Kendala Kesehatan Menyebabkan Rais Aam PBNU Absen
Selain ketidakhadiran Presiden, sorotan lain tertuju pada pimpinan tertinggi NU. Rais Aam PBNU, KH Miftachul Akhyar, dipastikan tidak dapat menghadiri resepsi peringatan Harlah 1 Abad NU. Gus Yahya mengonfirmasi bahwa kendala kesehatan menjadi alasan utama absennya sang kiai.
PBNU telah menerima kabar dari Rais Aam pada malam sebelumnya. Sedianya, beliau sudah berencana untuk berangkat, tetapi kondisi kesehatan yang menurun membuatnya terpaksa membatalkan rencana tersebut.
Oleh karena itu, khutbah yang secara tradisi biasa disampaikan oleh Rais Aam, akhirnya diwakilkan. Tugas mulia tersebut diemban oleh salah seorang Rais Syuriyah PBNU, yakni Profesor Doktor Kiai Haji Nasaruddin Umar.
Menariknya, Nasaruddin Umar juga merangkap jabatan sebagai Menteri Agama Republik Indonesia, sehingga kehadirannya memberikan bobot ganda dalam acara tersebut.
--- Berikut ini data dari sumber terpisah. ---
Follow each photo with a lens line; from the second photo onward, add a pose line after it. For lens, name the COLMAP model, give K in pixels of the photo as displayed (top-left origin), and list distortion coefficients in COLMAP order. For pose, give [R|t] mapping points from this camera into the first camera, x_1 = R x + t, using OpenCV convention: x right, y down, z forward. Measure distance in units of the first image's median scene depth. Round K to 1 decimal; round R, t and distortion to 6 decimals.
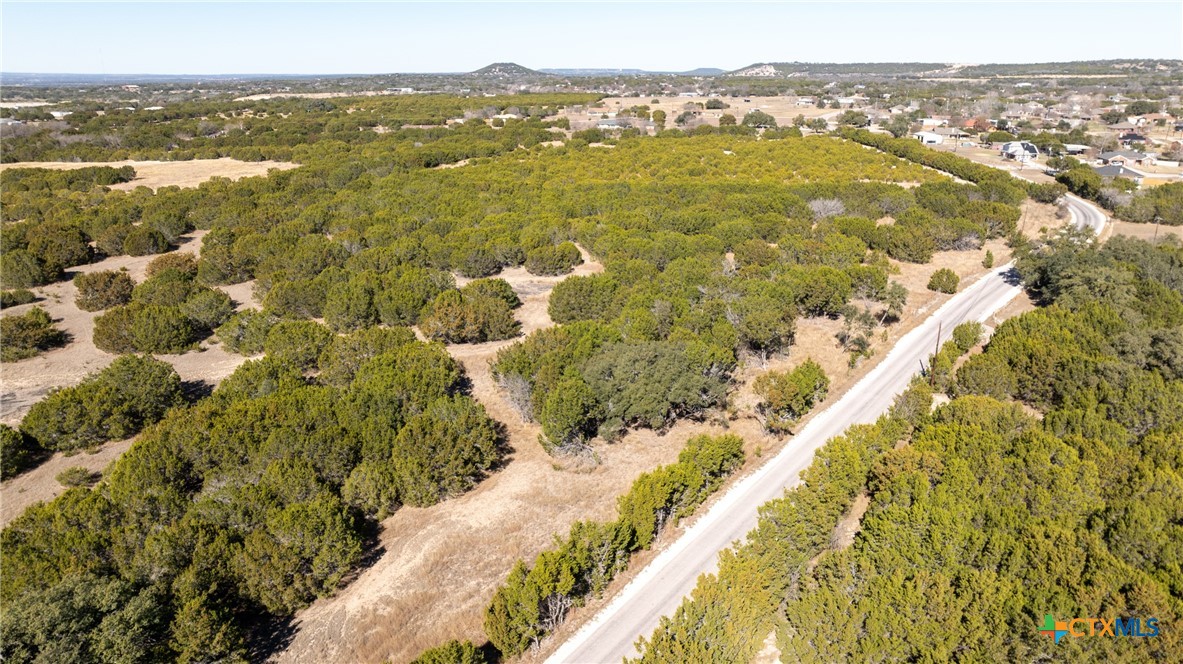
lens RADIAL K [[876.1, 0, 594.6], [0, 876.1, 327.4], [0, 0, 1]] dist [-0.083558, 0.144972]
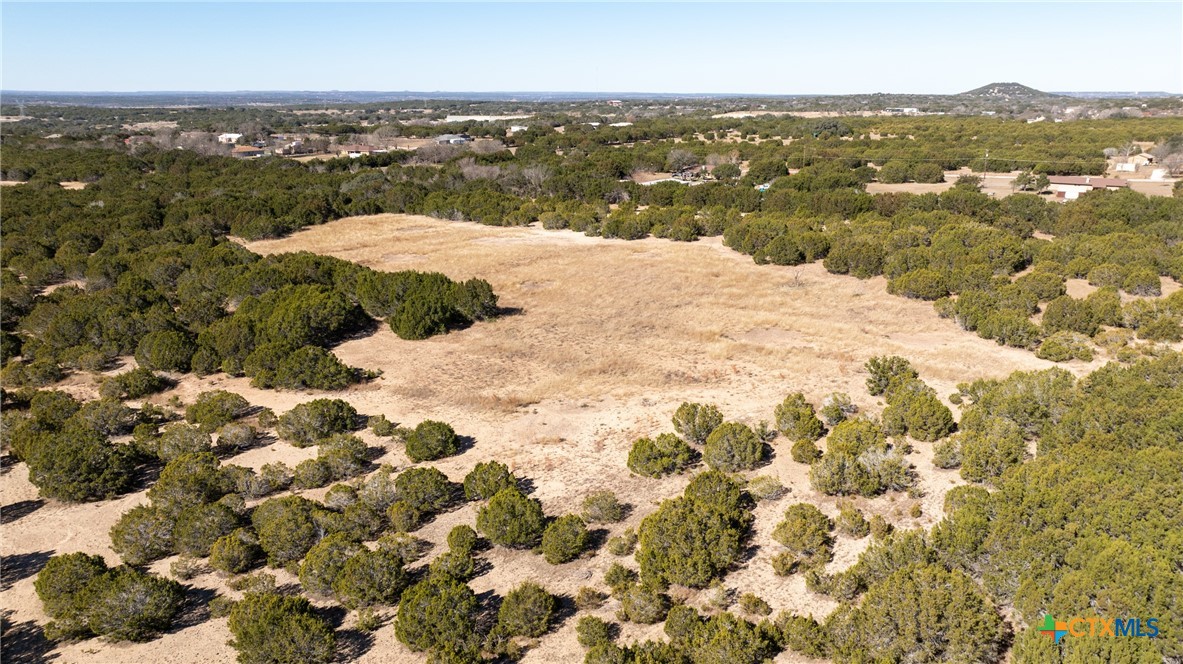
lens RADIAL K [[876.1, 0, 594.6], [0, 876.1, 327.4], [0, 0, 1]] dist [-0.083558, 0.144972]
pose [[0.875259, 0.130735, -0.465651, -0.102741], [-0.141283, 0.989892, 0.012356, -0.058139], [0.462560, 0.054974, 0.884882, 0.223800]]
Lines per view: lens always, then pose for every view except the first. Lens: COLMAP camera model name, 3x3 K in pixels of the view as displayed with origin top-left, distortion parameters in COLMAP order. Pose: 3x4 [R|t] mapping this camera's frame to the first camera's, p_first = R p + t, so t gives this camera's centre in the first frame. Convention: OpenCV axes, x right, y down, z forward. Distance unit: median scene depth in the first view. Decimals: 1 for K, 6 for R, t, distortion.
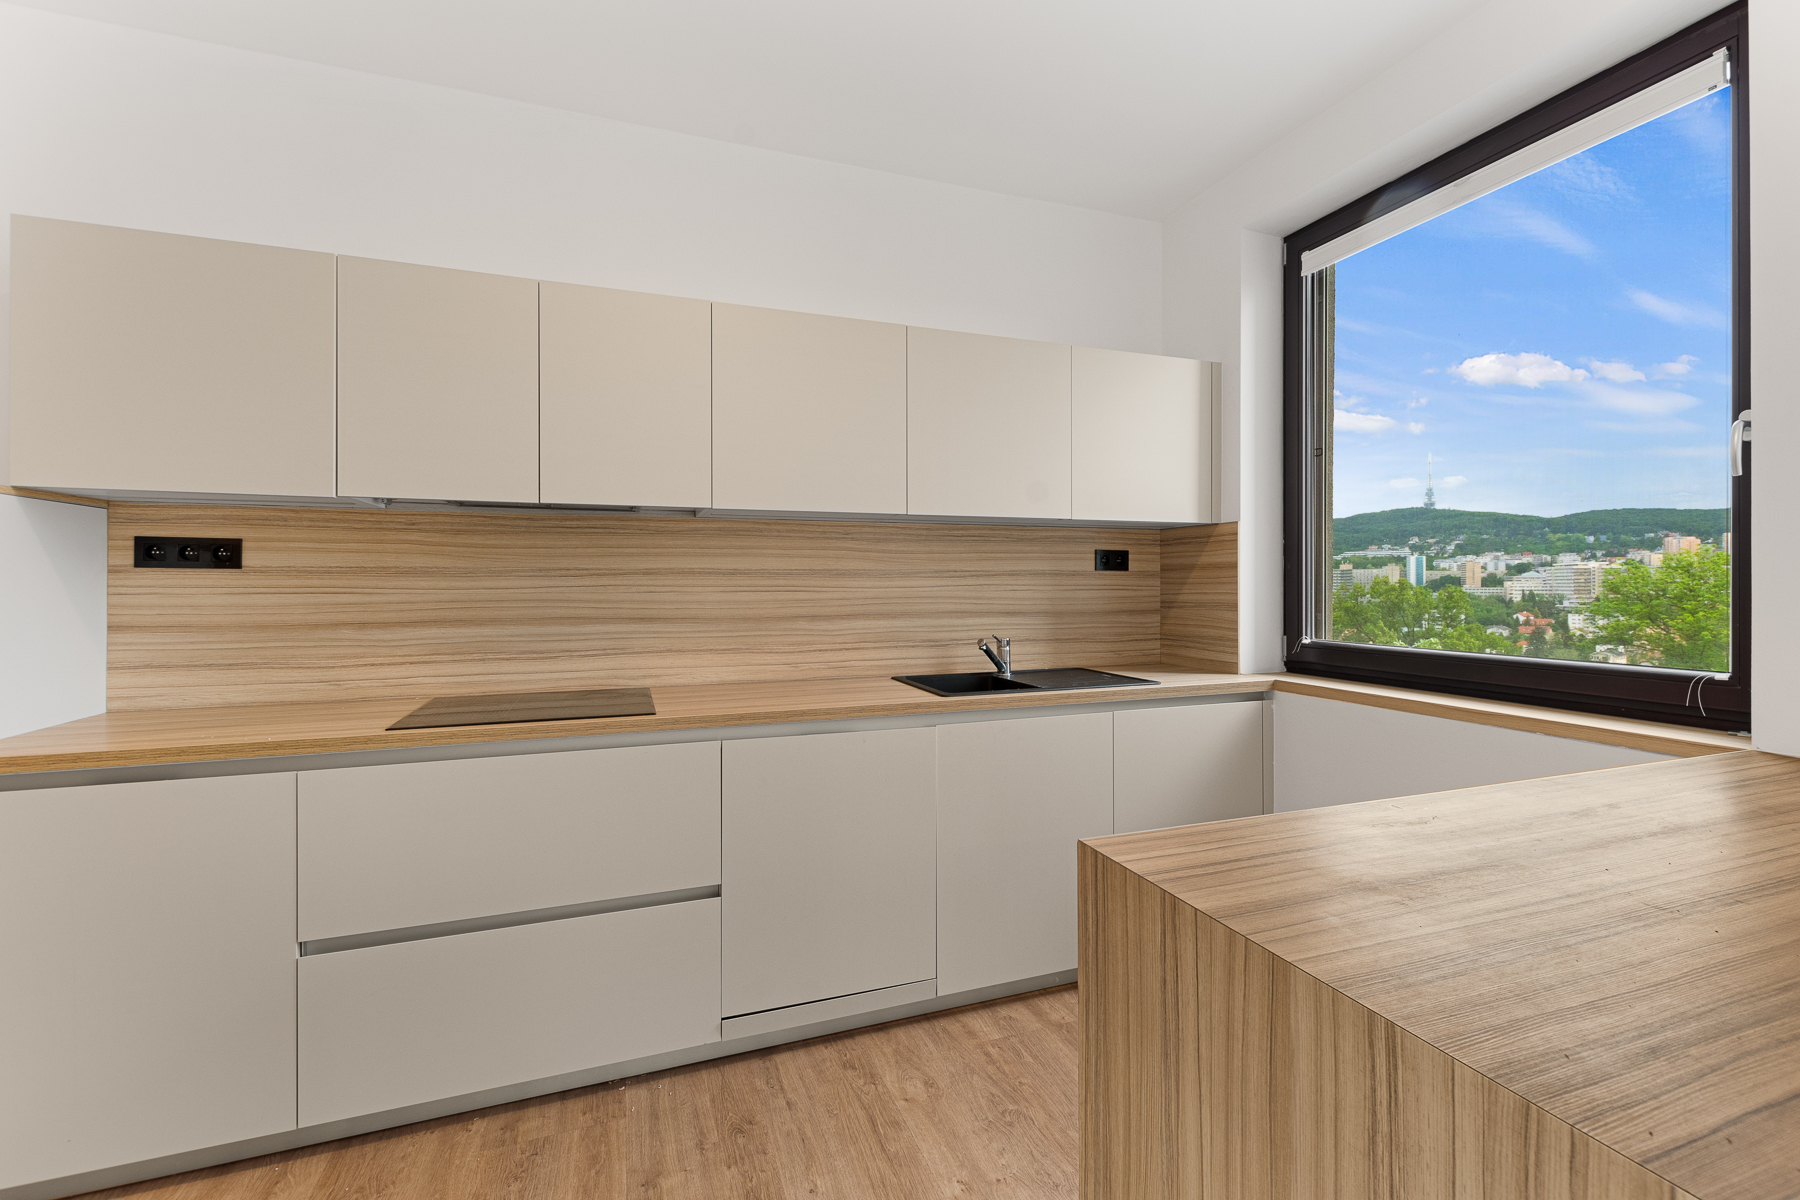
lens RADIAL K [[784.6, 0, 918.4], [0, 784.6, 597.0], [0, 0, 1]] dist [0.007895, -0.005024]
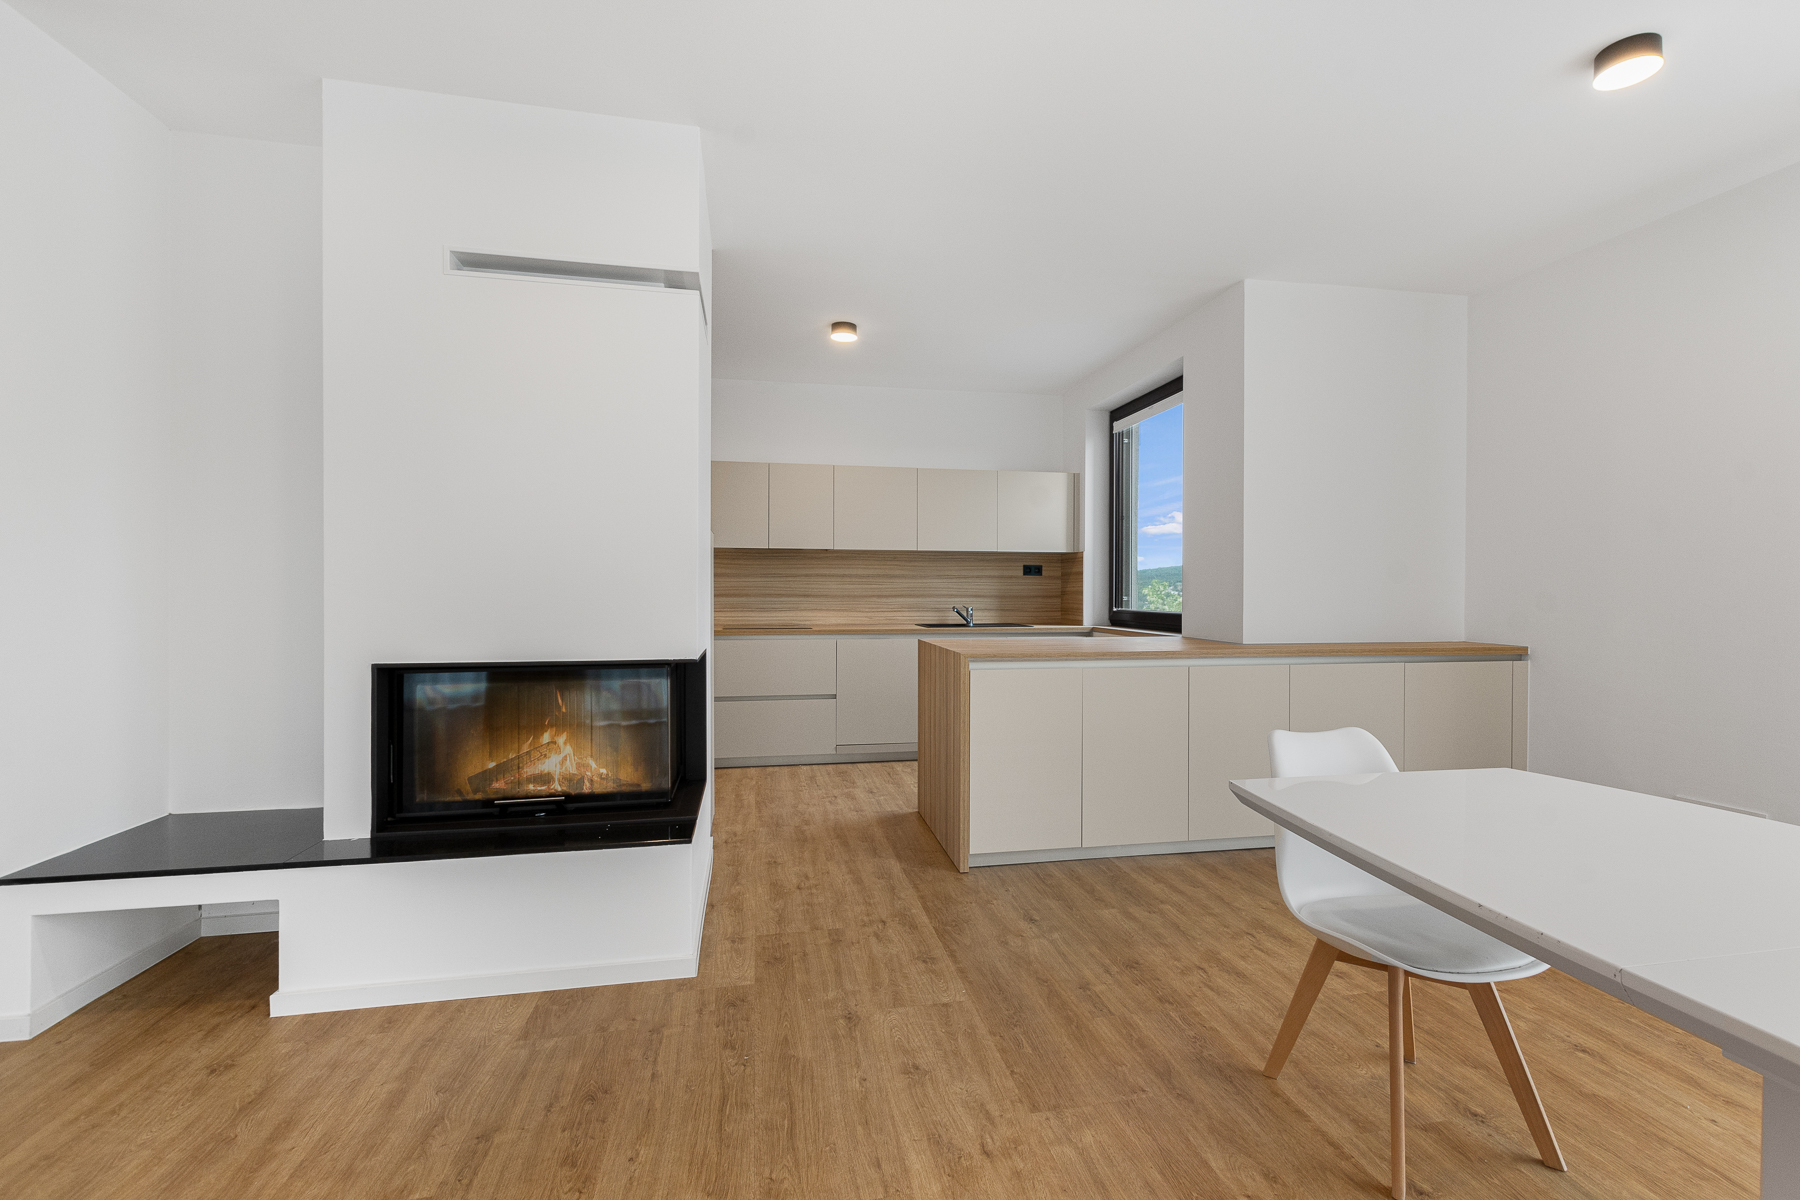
lens RADIAL K [[784.6, 0, 918.4], [0, 784.6, 597.0], [0, 0, 1]] dist [0.007895, -0.005024]
pose [[0.986511, 0.007828, -0.163505, 0.352062], [-0.009098, 0.999934, -0.007019, 0.044820], [0.163439, 0.008412, 0.986518, -1.211660]]
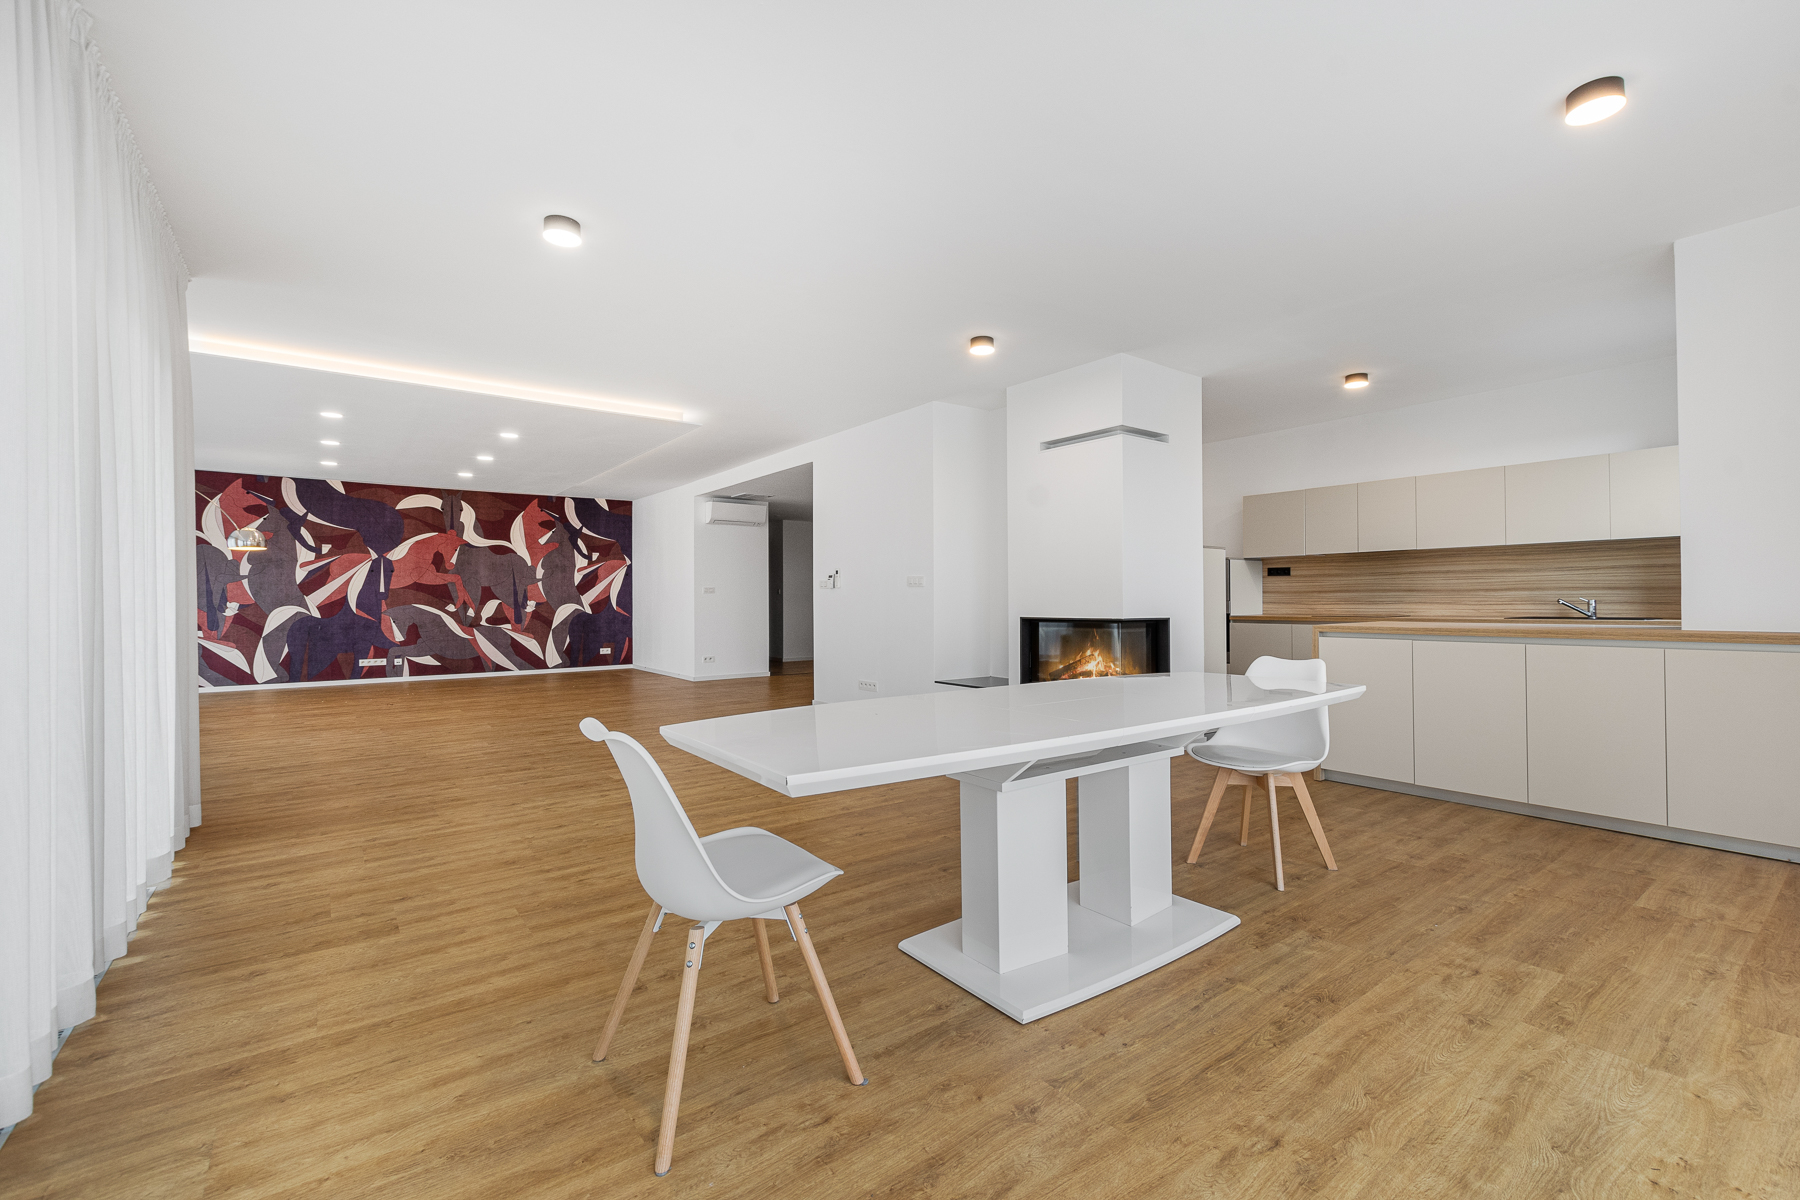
lens RADIAL K [[798.1, 0, 900.0], [0, 798.1, 600.0], [0, 0, 1]] dist [0.003730, 0.000072]
pose [[0.262174, -0.001561, -0.965019, 1.801229], [-0.013406, 0.999896, -0.005259, 0.097151], [0.964928, 0.014316, 0.262126, -1.376630]]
Keputusan ini diambil untuk memastikan bahwa amanat dan pesan spiritual dari pimpinan tertinggi NU tetap tersampaikan kepada seluruh jamaah.
Ketidakhadiran sejumlah tokoh penting lainnya, termasuk beberapa menteri kabinet dan Sekjen PBNU Saifullah Yusuf, juga menjadi perhatian. Gus Yahya menyatakan bahwa pihak PBNU belum menerima konfirmasi resmi mengenai alasan absennya para pembantu presiden tersebut, menunjukkan bahwa dinamika agenda kenegaraan memang sangat padat.